RECORDS PROVIDED —
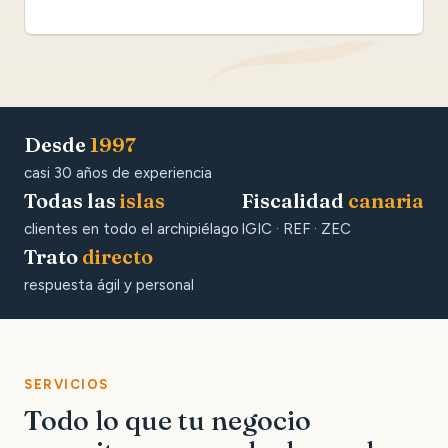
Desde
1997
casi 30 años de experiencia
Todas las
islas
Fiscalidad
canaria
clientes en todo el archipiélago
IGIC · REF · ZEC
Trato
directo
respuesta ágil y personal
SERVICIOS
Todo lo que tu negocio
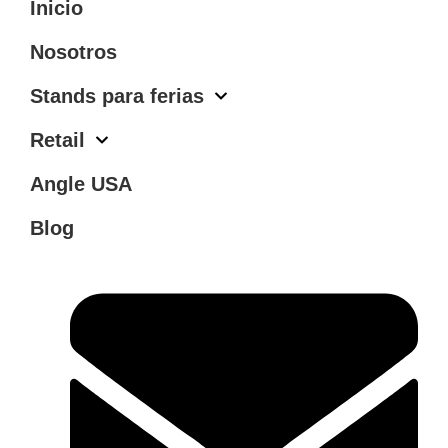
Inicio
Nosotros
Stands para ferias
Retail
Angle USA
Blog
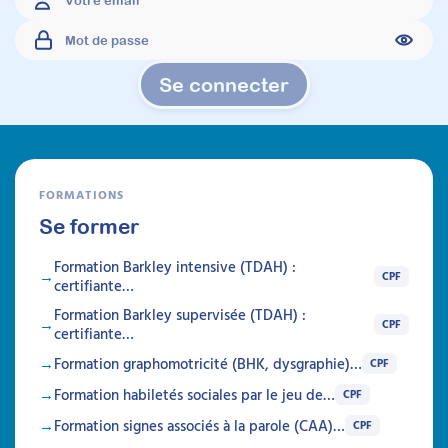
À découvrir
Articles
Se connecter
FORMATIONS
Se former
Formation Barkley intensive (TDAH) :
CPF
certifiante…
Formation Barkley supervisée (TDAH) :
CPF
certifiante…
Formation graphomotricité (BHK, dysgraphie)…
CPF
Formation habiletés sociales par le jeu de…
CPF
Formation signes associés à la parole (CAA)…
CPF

---

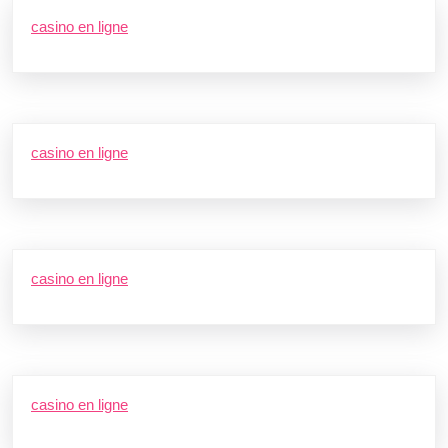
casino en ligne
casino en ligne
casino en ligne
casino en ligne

WORK ITEM — The response must consist solely of the number of lines in the listing above that contain "TDAH".

SOLUTION FOR THIS TASK — 2